**Problem to solve:**
Apart from the pictures, every entry should be reproduced exactly.

━━━ Given entries

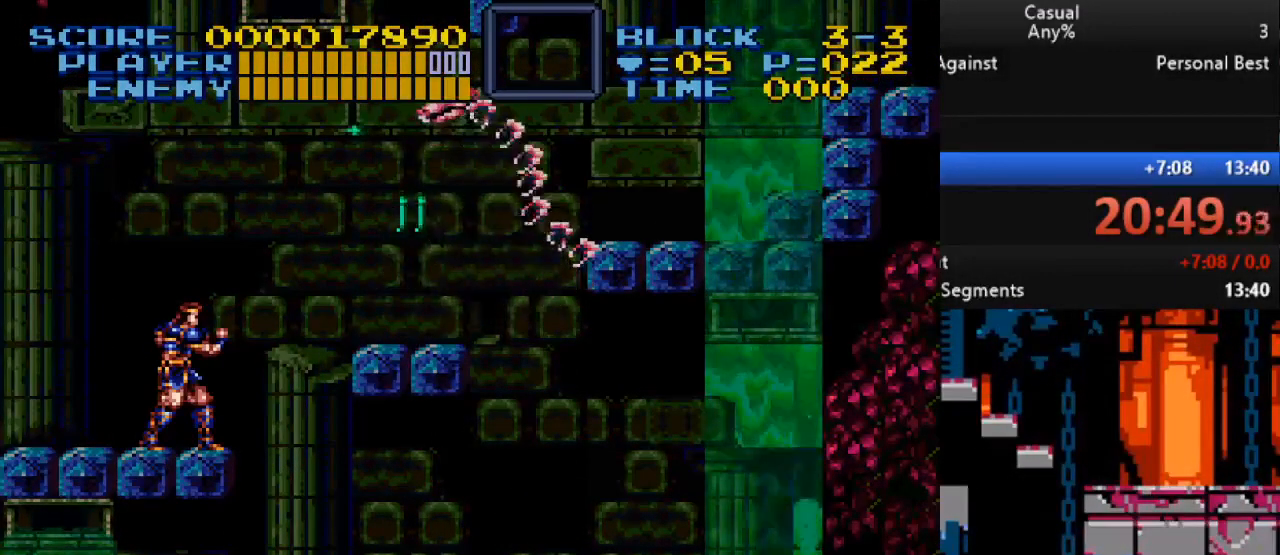
{"buttons": [], "events": []}
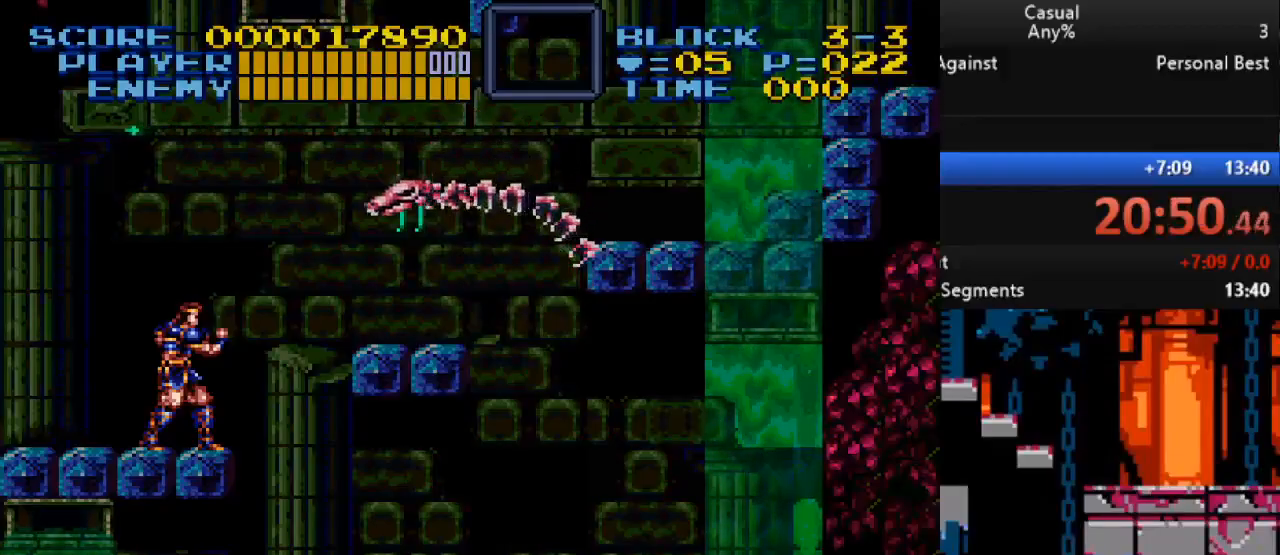
{"buttons": ["B", "Y", "DPAD_DOWN", "DPAD_RIGHT"], "events": [[150, "B", "down"], [150, "DPAD_RIGHT", "down"], [183, "DPAD_DOWN", "down"], [217, "Y", "down"], [233, "DPAD_DOWN", "up"], [400, "DPAD_DOWN", "down"]]}
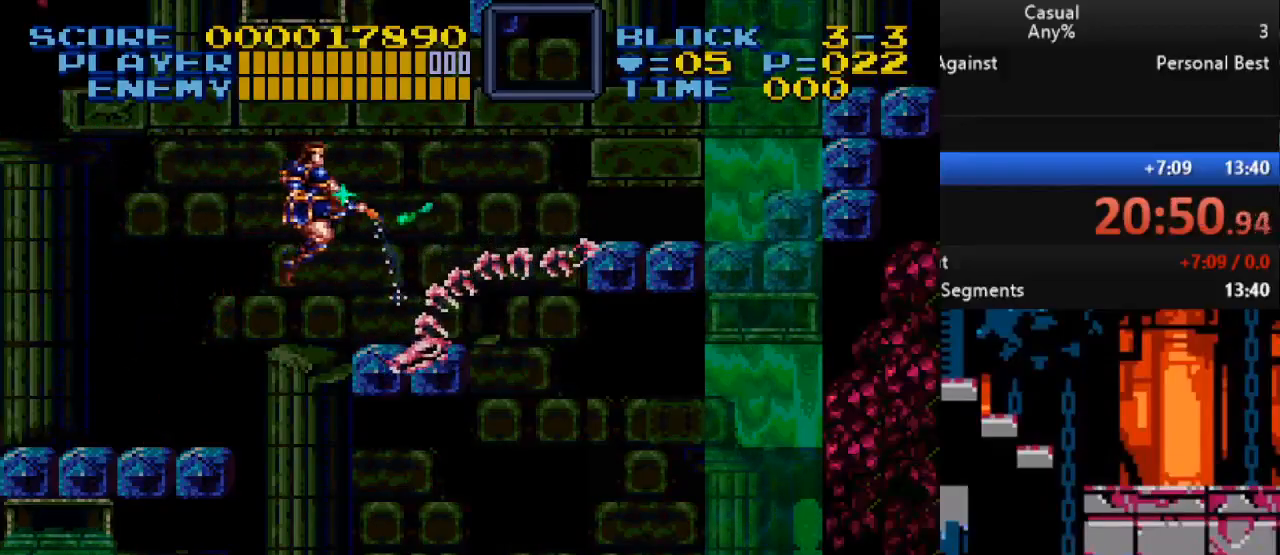
{"buttons": ["B", "DPAD_RIGHT"], "events": [[33, "DPAD_DOWN", "up"], [67, "DPAD_RIGHT", "up"], [83, "B", "up"], [100, "Y", "up"], [367, "B", "down"], [433, "DPAD_RIGHT", "down"]]}
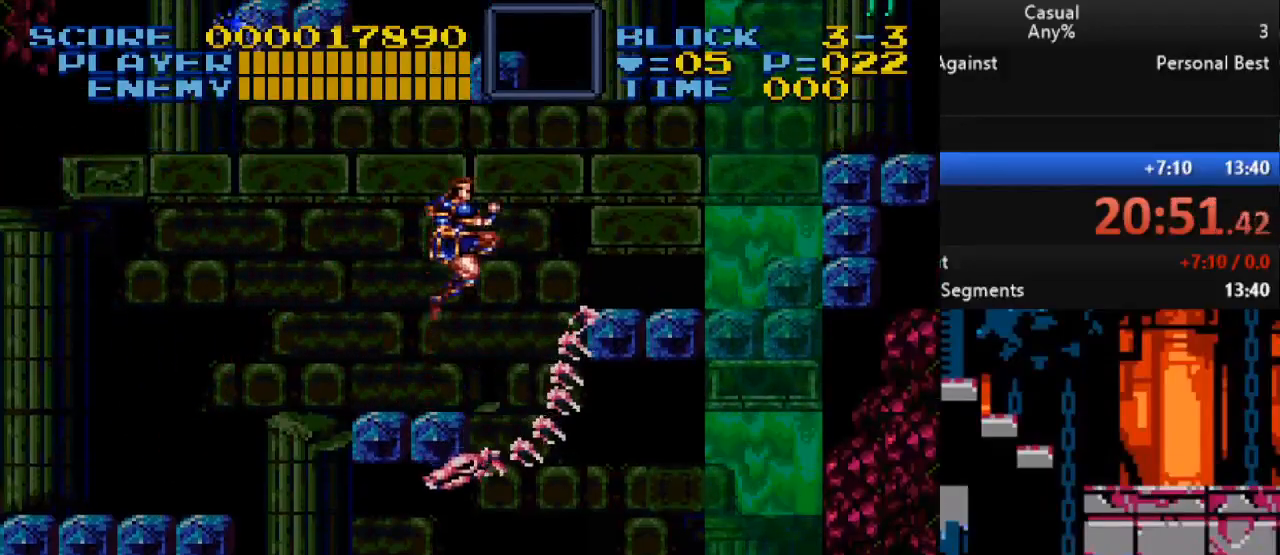
{"buttons": ["DPAD_RIGHT"], "events": [[83, "B", "up"]]}
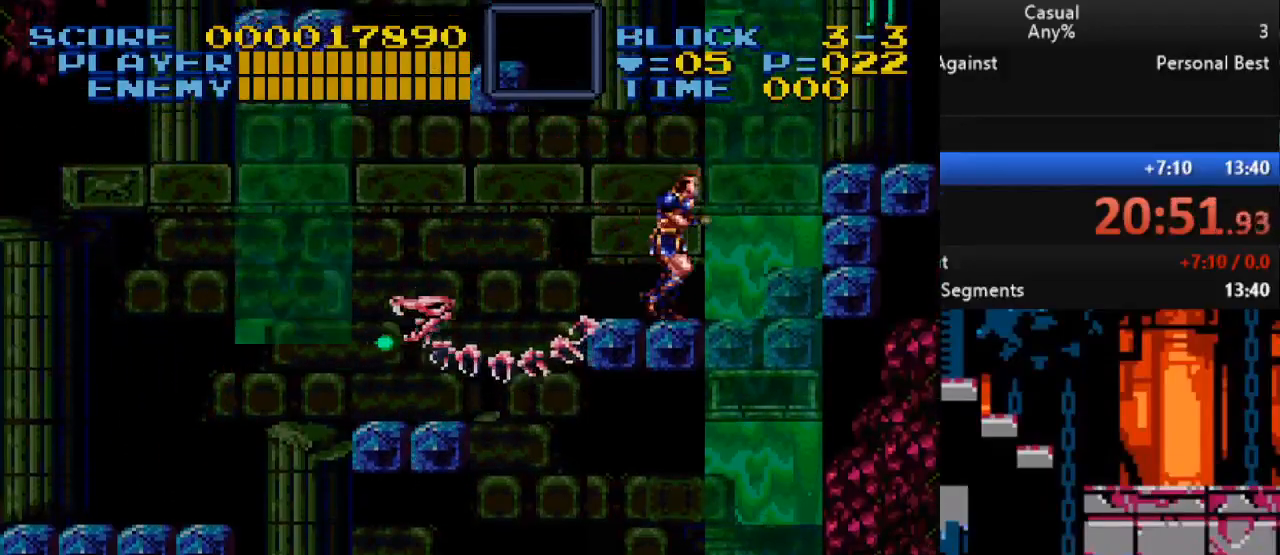
{"buttons": [], "events": [[117, "B", "down"], [317, "B", "up"], [500, "DPAD_RIGHT", "up"]]}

━━━━━━

**The answer:**
{"buttons": [], "events": []}
{"buttons": ["B", "Y", "DPAD_DOWN", "DPAD_RIGHT"], "events": [[150, "B", "down"], [150, "DPAD_RIGHT", "down"], [183, "DPAD_DOWN", "down"], [217, "Y", "down"], [233, "DPAD_DOWN", "up"], [400, "DPAD_DOWN", "down"]]}
{"buttons": ["B", "DPAD_RIGHT"], "events": [[33, "DPAD_DOWN", "up"], [67, "DPAD_RIGHT", "up"], [83, "B", "up"], [100, "Y", "up"], [367, "B", "down"], [433, "DPAD_RIGHT", "down"]]}
{"buttons": ["DPAD_RIGHT"], "events": [[83, "B", "up"]]}
{"buttons": [], "events": [[117, "B", "down"], [317, "B", "up"], [500, "DPAD_RIGHT", "up"]]}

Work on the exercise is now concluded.